Loss of a loved one must be defined. Death or the end of a relationship through divorce or breakup?
Death of a Loved One. This is finality. Accepting the fact that you will not see you’re loved again can be daunting. You will grieve the loss. Here some things you can expect.
You will feel sad, angry, and cry. You will long for your loved one. You will think of them almost constantly at first. Weeks or months later, you may come across something that will remind you of them, or that you associate with them, and find yourself breaking down all over again, after you thought you had recovered a bit.
You may experience the presence of the departed. It would not be unusual to see a glimpse of them, smell their characteristic scent, hear their voice, or even experience their touch. Don’t be alarmed if this happens. It is expected. There are several explanations for this. Psychology will describe these events as the result of desperate yearning for your loved one. Many cultures will say you are seeing them as they depart from this world to the next. You will also very likely dream about them every night. These dreams can be heartbreaking. The bottom line is that you have experienced a major loss, and it will take time for you to adjust. The depth of your love for the departed will be inversely proportionate to your suffering.
If you are having difficulty functioning due to your grief, or your grief persists for an extended period of time, as you define that, it is time to see a professional. There are psychotherapists who specialize in grief and loss issues, who are experienced at helping people, integrate the experience and continue with life.
A Divorce or Breakup
This is also going to hurt. There will be similar dynamics if a relationship ends from a breakup or divorce. A breakup can be very painful, even if you are the one who initiated it. A painful fact of life is that the degree of attachment we feel for someone else is not always reciprocated. You will miss them. You may dream about them every night, for a long time. You may wonder who they are with; if they have found someone to replace you, and this can hurt even more. You may have difficulty functioning at your normal level. If you have vacation time, this could be the time to take it. You may not function as well as usual or be as productive at work. You do not need the complication of disciplinary action or dismissal from your job at this point.

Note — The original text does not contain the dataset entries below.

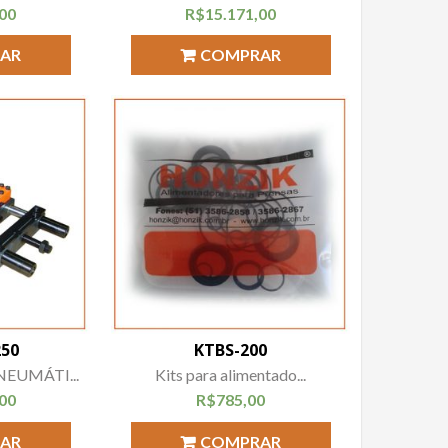
,00
R$
15.171,00
AR
COMPRAR
250
KTBS-200
EUMÁTI...
Kits para alimentado...
,00
R$
785,00
AR
COMPRAR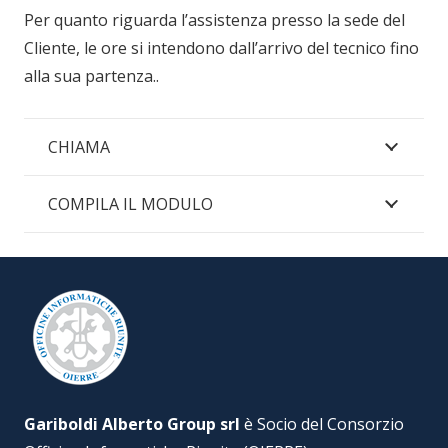
Per quanto riguarda l’assistenza presso la sede del
Cliente, le ore si intendono dall’arrivo del tecnico fino
alla sua partenza..
CHIAMA
COMPILA IL MODULO
Gariboldi Alberto Group srl
è Socio del Consorzio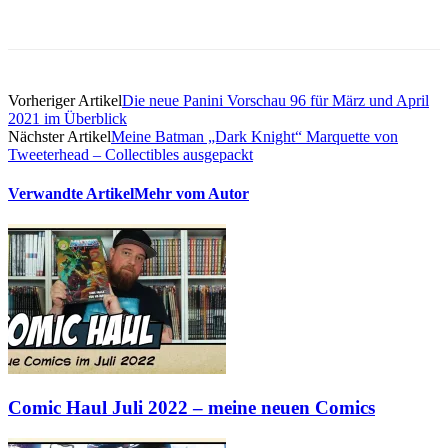
Vorheriger Artikel
Die neue Panini Vorschau 96 für März und April
2021 im Überblick
Nächster Artikel
Meine Batman „Dark Knight“ Marquette von
Tweeterhead – Collectibles ausgepackt
Verwandte Artikel
Mehr vom Autor
Comic Haul Juli 2022 – meine neuen Comics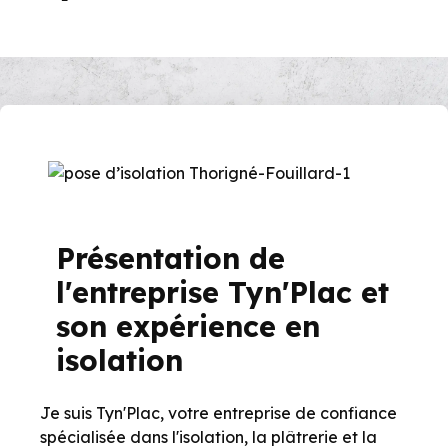
Présentation de
l'entreprise Tyn'Plac et
son expérience en
isolation
Je suis Tyn'Plac, votre entreprise de confiance
spécialisée dans l'isolation, la plâtrerie et la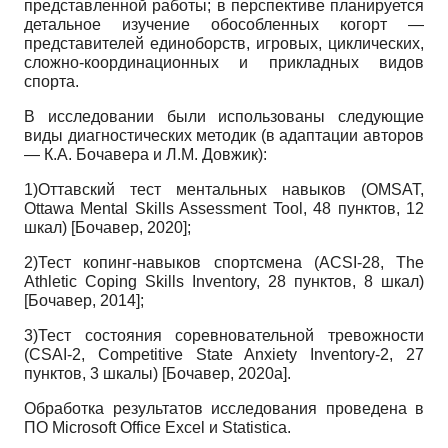
представленной работы; в перспективе планируется
детальное изучение обособленных когорт —
представителей единоборств, игровых, циклических,
сложно-координационных и прикладных видов
спорта.
В исследовании были использованы следующие
виды диагностических методик (в адаптации авторов
— К.А. Бочавера и Л.М. Довжик):
1)Оттавский тест ментальных навыков
(OMSAT,
Ottawa Mental Skills Assessment Tool,
48 пунктов, 12
шкал)
[
Бочавер, 2020
]
;
2)Тест копинг-навыков спортсмена
(ACSI-28, The
Athletic Coping Skills Inventory,
28 пунктов, 8 шкал)
[
Бочавер, 2014
]
;
3)Тест состояния соревновательной тревожности
(CSAI-2, Competitive State Anxiety Inventory-2,
27
пунктов, 3 шкалы)
[
Бочавер, 2020а
]
.
Обработка результатов исследования проведена в
ПО
Microsoft Office Excel
и
Statistica.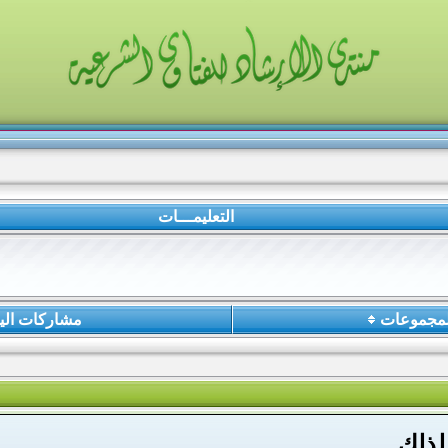
التعليمـــات
لمجموعات
مشاركات الي
لذلك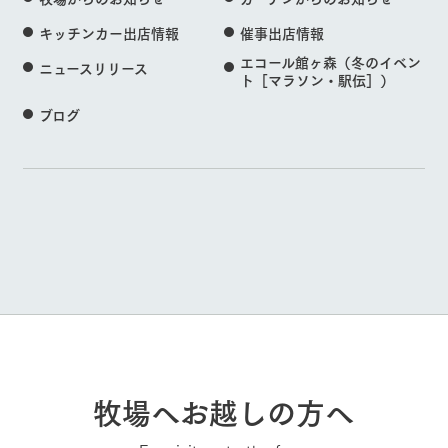
キッチンカー出店情報
催事出店情報
エコール館ヶ森（冬のイベン
ニュースリリース
ト［マラソン・駅伝］）
ブログ
牧場へお越しの方へ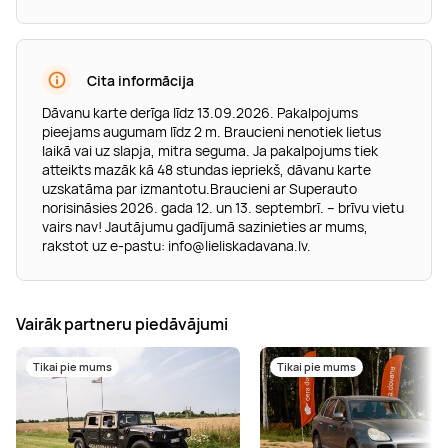
Cita informācija
Dāvanu karte derīga līdz 13.09.2026. Pakalpojums
pieejams augumam līdz 2 m. Braucieni nenotiek lietus
laikā vai uz slapja, mitra seguma. Ja pakalpojums tiek
atteikts mazāk kā 48 stundas iepriekš, dāvanu karte
uzskatāma par izmantotu.Braucieni ar Superauto
norisināsies 2026. gada 12. un 13. septembrī. – brīvu vietu
vairs nav! Jautājumu gadījumā sazinieties ar mums,
rakstot uz e-pastu:
info@lieliskadavana.lv
.
Vairāk partneru piedāvājumi
Tikai pie mums
Tikai pie mums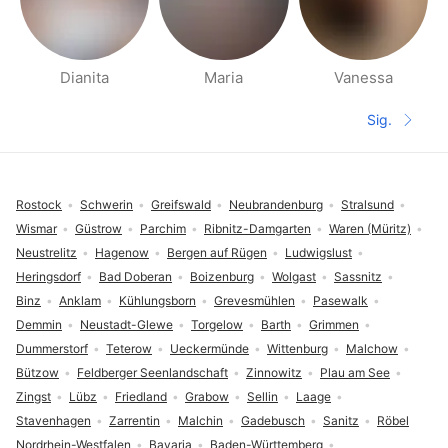
Dianita
Maria
Vanessa
Páginas de Gente cerca
Sig.
Siguient
Pie de página
Rostock
Schwerin
Greifswald
Neubrandenburg
Stralsund
Wismar
Güstrow
Parchim
Ribnitz-Damgarten
Waren (Müritz)
Neustrelitz
Hagenow
Bergen auf Rügen
Ludwigslust
Heringsdorf
Bad Doberan
Boizenburg
Wolgast
Sassnitz
Binz
Anklam
Kühlungsborn
Grevesmühlen
Pasewalk
Demmin
Neustadt-Glewe
Torgelow
Barth
Grimmen
Dummerstorf
Teterow
Ueckermünde
Wittenburg
Malchow
Bützow
Feldberger Seenlandschaft
Zinnowitz
Plau am See
Zingst
Lübz
Friedland
Grabow
Sellin
Laage
Stavenhagen
Zarrentin
Malchin
Gadebusch
Sanitz
Röbel
Nordrhein-Westfalen
Bavaria
Baden-Württemberg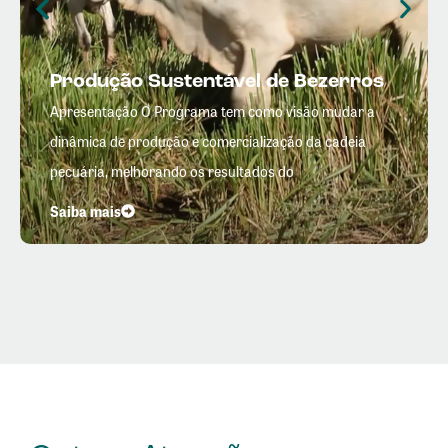
Produção Sustentável de Bezerros
Apresentação O Programa tem como visão mudar a
dinâmica de produção e comercialização da cadeia
pecuária, melhorando os resultados do
Saiba mais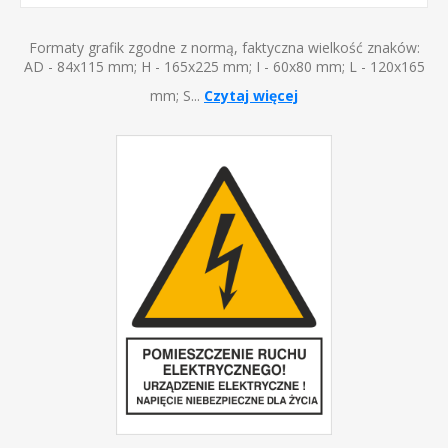
Formaty grafik zgodne z normą, faktyczna wielkość znaków:
AD - 84x115 mm; H - 165x225 mm; I - 60x80 mm; L - 120x165
mm; S...
Czytaj więcej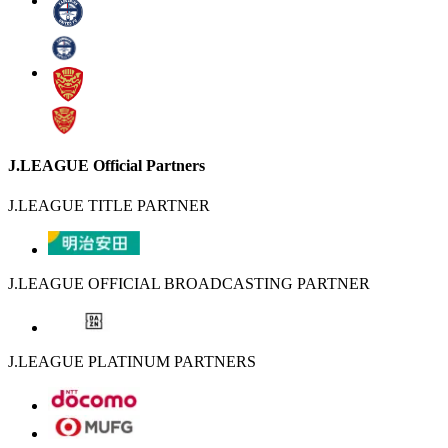
J.LEAGUE Official Partners
J.LEAGUE TITLE PARTNER
J.LEAGUE OFFICIAL BROADCASTING PARTNER
J.LEAGUE PLATINUM PARTNERS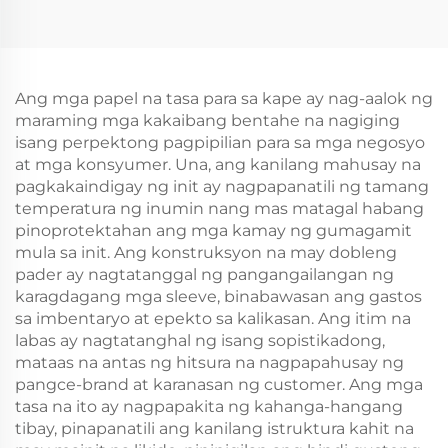
Paper Screen Printing
Paper Screen Printing
Surface Bagong
Surface Bagong
Taon/Christmas
Taon/Christmas
Takeaway Food Plastic
Takeaway Food Plastic
Packaging Crafts
Packaging Crafts
Ang mga papel na tasa para sa kape ay nag-aalok ng
maraming mga kakaibang bentahe na nagiging
isang perpektong pagpipilian para sa mga negosyo
at mga konsyumer. Una, ang kanilang mahusay na
pagkakaindigay ng init ay nagpapanatili ng tamang
temperatura ng inumin nang mas matagal habang
pinoprotektahan ang mga kamay ng gumagamit
mula sa init. Ang konstruksyon na may dobleng
pader ay nagtatanggal ng pangangailangan ng
karagdagang mga sleeve, binabawasan ang gastos
sa imbentaryo at epekto sa kalikasan. Ang itim na
labas ay nagtatanghal ng isang sopistikadong,
mataas na antas ng hitsura na nagpapahusay ng
pangce-brand at karanasan ng customer. Ang mga
tasa na ito ay nagpapakita ng kahanga-hangang
tibay, pinapanatili ang kanilang istruktura kahit na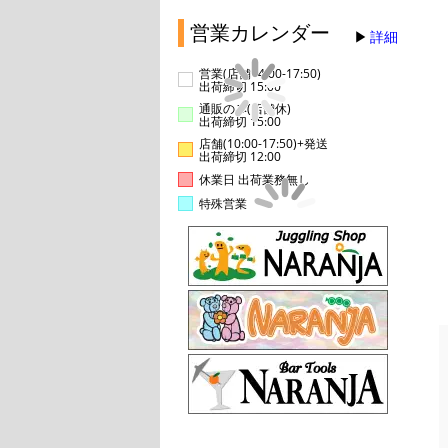
営業カレンダー
詳細
営業(店舗14:00-17:50)
出荷締切 15:00
通販のみ(店舗休)
出荷締切 15:00
店舗(10:00-17:50)+発送
出荷締切 12:00
休業日 出荷業務無し
特殊営業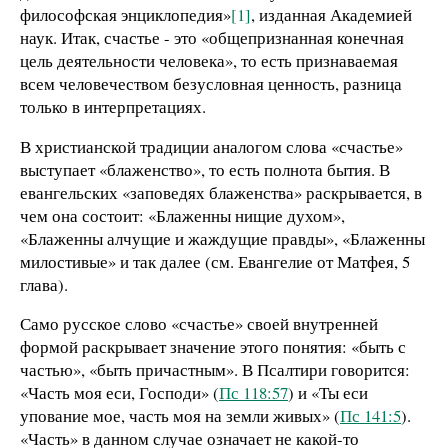
философская энциклопедия»
[1]
, изданная Академией
наук. Итак, счастье - это «общепризнанная конечная
цель деятельности человека», то есть признаваемая
всем человечеством безусловная ценность, разница
только в интерпретациях.
В христианской традиции аналогом слова «счастье»
выступает «блаженство», то есть полнота бытия. В
евангельских «заповедях блаженства» раскрывается, в
чем она состоит: «Блаженны нищие духом»,
«Блаженны алчущие и жаждущие правды», «Блаженны
милостивые» и так далее (см. Евангелие от Матфея, 5
глава).
Само русское слово «счастье» своей внутренней
формой раскрывает значение этого понятия: «быть с
частью», «быть причастным». В Псалтири говорится:
«Часть моя еси, Господи» (
Пс 118:57
) и «Ты еси
упование мое, часть моя на земли живых» (
Пс 141:5
).
«Часть» в данном случае означает не какой-то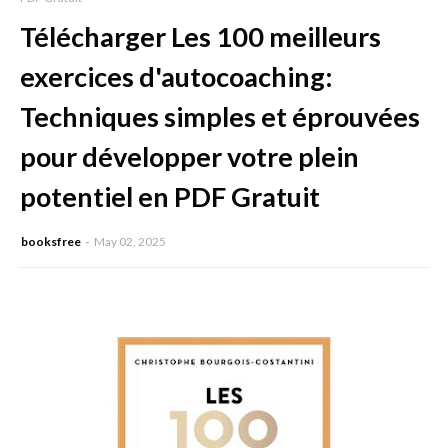
Télécharger Les 100 meilleurs
exercices d'autocoaching:
Techniques simples et éprouvées
pour développer votre plein
potentiel en PDF Gratuit
booksfree
May 02, 2025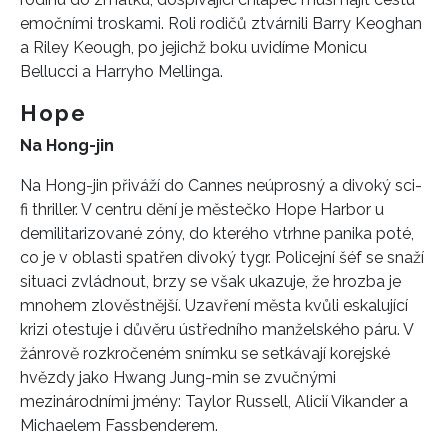
emočními troskami. Roli rodičů ztvárnili Barry Keoghan
a Riley Keough, po jejichž boku uvidíme Monicu
Bellucci a Harryho Mellinga.
Hope
Na Hong-jin
Na Hong-jin přiváží do Cannes neúprosný a divoký sci-
fi thriller. V centru dění je městečko Hope Harbor u
demilitarizované zóny, do kterého vtrhne panika poté,
co je v oblasti spatřen divoký tygr. Policejní šéf se snaží
situaci zvládnout, brzy se však ukazuje, že hrozba je
mnohem zlověstnější. Uzavření města kvůli eskalující
krizi otestuje i důvěru ústředního manželského páru. V
žánrově rozkročeném snímku se setkávají korejské
hvězdy jako Hwang Jung-min se zvučnými
mezinárodními jmény: Taylor Russell, Alicií Vikander a
Michaelem Fassbenderem.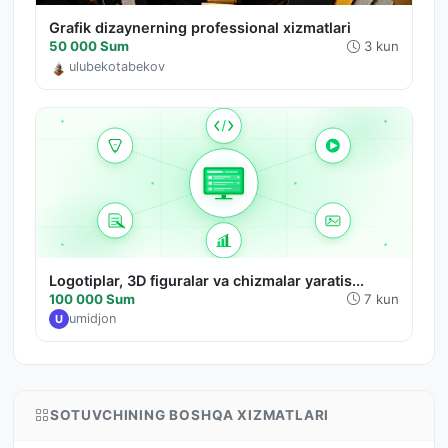
Grafik dizaynerning professional xizmatlari
50 000 Sum
3 kun
ulubekotabekov
Logotiplar, 3D figuralar va chizmalar yaratis...
100 000 Sum
7 kun
umidjon
U
SOTUVCHINING BOSHQA XIZMATLARI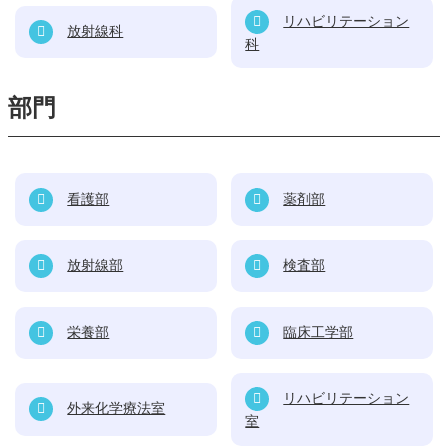
リハビリテーション
放射線科
科
部門
看護部
薬剤部
放射線部
検査部
栄養部
臨床工学部
リハビリテーション
外来化学療法室
室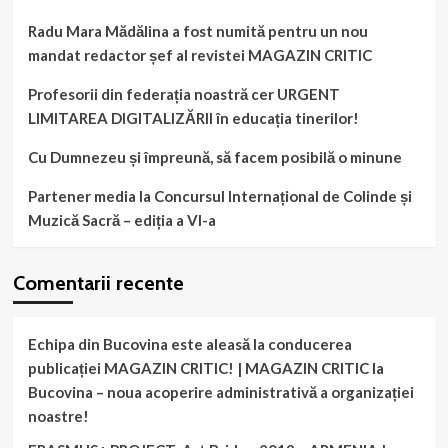
Radu Mara Mădălina a fost numită pentru un nou
mandat redactor șef al revistei MAGAZIN CRITIC
Profesorii din federația noastră cer URGENT
LIMITAREA DIGITALIZĂRII în educația tinerilor!
Cu Dumnezeu și împreună, să facem posibilă o minune
Partener media la Concursul Internațional de Colinde și
Muzică Sacră – ediția a VI-a
Comentarii recente
Echipa din Bucovina este aleasă la conducerea
publicației MAGAZIN CRITIC! | MAGAZIN CRITIC
la
Bucovina – noua acoperire administrativă a organizației
noastre!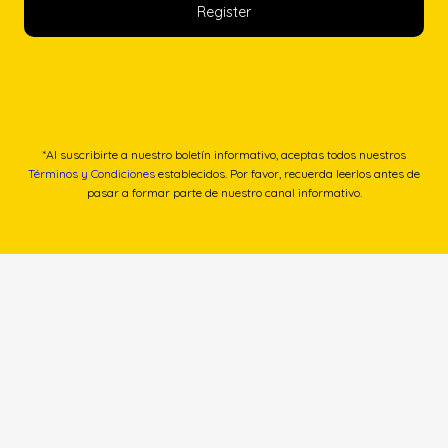
*Al suscribirte a nuestro boletín informativo, aceptas todos nuestros
Términos y Condiciones
establecidos. Por favor, recuerda leerlos antes de
pasar a formar parte de nuestro canal informativo.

Again, if you are having difficulty functioning due to the grief of a breakup, it is time to seek professional assistance.
Some possibilities after breaking up:
- Rekindling: You may have trouble letting go, and negotiate with your ex, or abandon all pride and beg them to take you back. Many couple break up and get back together again. Some couples go on and off in such a manner for years. This is unhealthy. Make a decision about what you want to do with the relationship and stick with it.
- Rebound: Should you run into the arms of someone else quickly? You may be better off spending some time alone. Rebound relationships seem to end quickly- you can end up using someone as a source of comfort, to soothe your hurt.
What if you have children with your ex? This will mean a clean break from your ex will probably not be feasible, or desirable. You will be linked to your ex for possibly a long time. Custody and visitation arrangements can turn ugly, with parents using the children being used to gain spiteful vengeance on each other. This is easy to say, but work to put your children first. Don’t disrespect each other in front of them, and keep them out of your conflicts.
Commentary by Dr. Carlo Carandang:
Losing your loved one is a major stressor that can develop into a mental disorder such as depression or anxiety, if the loss is not handled adequately. If you are having fantasies of joining your deceased loved one, or if you are contemplating suicide, then it is important to seek immediate psychiatric treatment.